TASK INPUT →
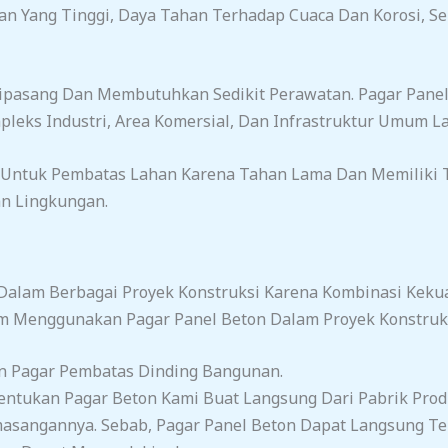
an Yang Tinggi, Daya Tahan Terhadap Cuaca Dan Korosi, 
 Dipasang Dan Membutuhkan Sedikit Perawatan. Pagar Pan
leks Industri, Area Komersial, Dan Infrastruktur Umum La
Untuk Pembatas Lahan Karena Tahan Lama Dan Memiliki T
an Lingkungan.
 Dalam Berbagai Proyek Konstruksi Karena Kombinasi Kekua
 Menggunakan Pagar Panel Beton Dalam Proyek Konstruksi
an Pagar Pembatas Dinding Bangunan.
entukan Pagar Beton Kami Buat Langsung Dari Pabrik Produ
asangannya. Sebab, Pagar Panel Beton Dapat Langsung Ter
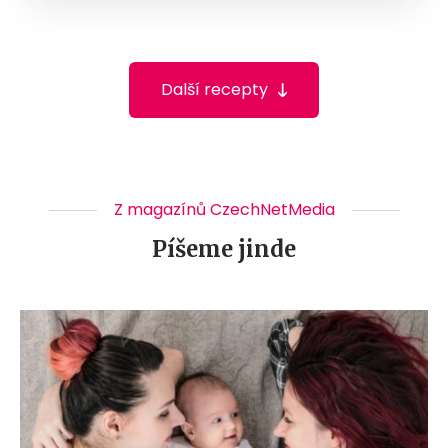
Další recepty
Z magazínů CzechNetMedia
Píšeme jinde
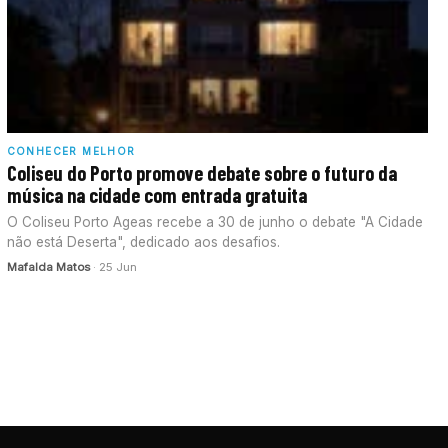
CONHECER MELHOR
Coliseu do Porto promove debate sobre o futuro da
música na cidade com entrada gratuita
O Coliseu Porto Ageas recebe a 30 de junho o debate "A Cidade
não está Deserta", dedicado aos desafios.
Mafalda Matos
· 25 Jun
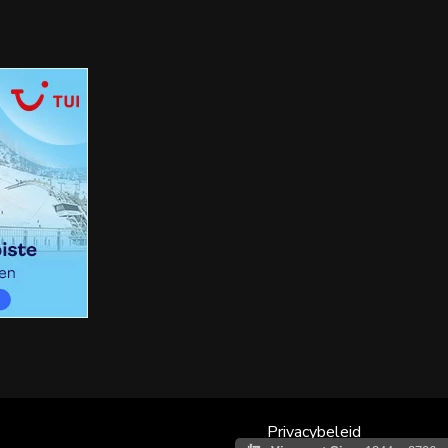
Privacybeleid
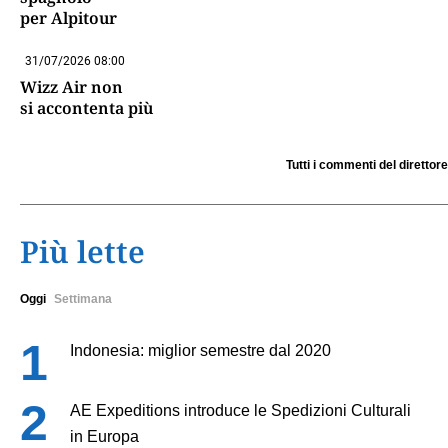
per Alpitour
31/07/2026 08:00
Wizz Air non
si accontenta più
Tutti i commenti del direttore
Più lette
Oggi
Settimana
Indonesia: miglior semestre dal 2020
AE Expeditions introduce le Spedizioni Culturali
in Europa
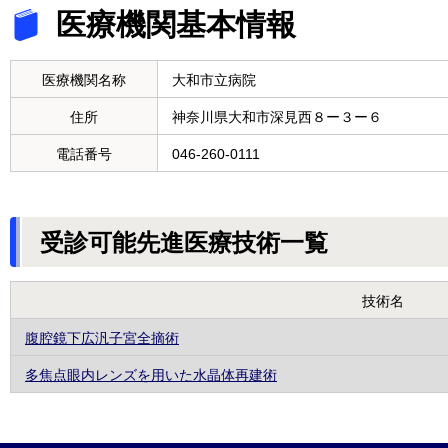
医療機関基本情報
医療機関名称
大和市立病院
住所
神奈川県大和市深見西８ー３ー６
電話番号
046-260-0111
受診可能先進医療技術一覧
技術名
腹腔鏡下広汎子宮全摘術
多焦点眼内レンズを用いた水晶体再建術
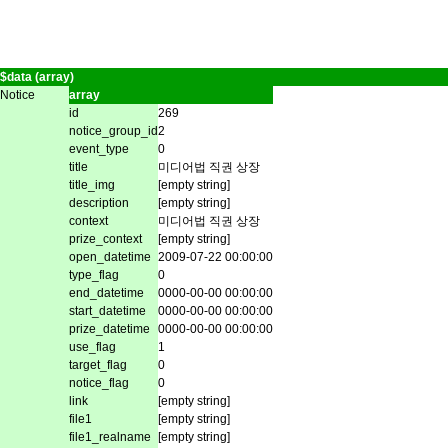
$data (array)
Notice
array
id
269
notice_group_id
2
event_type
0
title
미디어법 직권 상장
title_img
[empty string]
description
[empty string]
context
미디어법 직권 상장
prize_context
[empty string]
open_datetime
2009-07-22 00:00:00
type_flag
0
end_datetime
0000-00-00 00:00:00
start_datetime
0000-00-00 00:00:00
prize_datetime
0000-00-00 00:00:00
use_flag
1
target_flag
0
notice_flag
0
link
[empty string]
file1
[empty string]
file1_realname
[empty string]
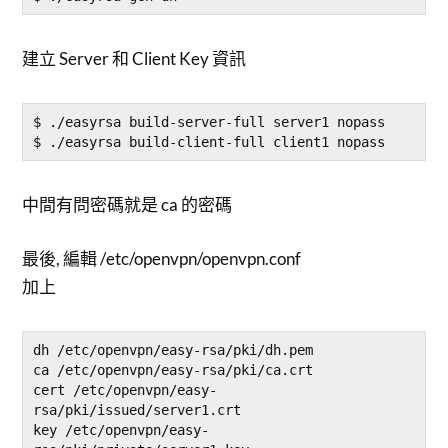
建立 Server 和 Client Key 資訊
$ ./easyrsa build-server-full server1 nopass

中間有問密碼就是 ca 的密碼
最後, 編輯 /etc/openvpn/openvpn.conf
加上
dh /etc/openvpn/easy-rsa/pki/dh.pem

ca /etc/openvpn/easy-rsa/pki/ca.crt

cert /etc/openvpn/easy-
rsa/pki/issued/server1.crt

ABOUT THIS EXERCISE → If a line in the records holds the string "Beton", copy it.

SOLUTION FOR THIS EXERCISE →
 Menggunakan Pagar Panel Beton Dalam Proyek Konstruksi
entukan Pagar Beton Kami Buat Langsung Dari Pabrik Produ
asangannya. Sebab, Pagar Panel Beton Dapat Langsung Ter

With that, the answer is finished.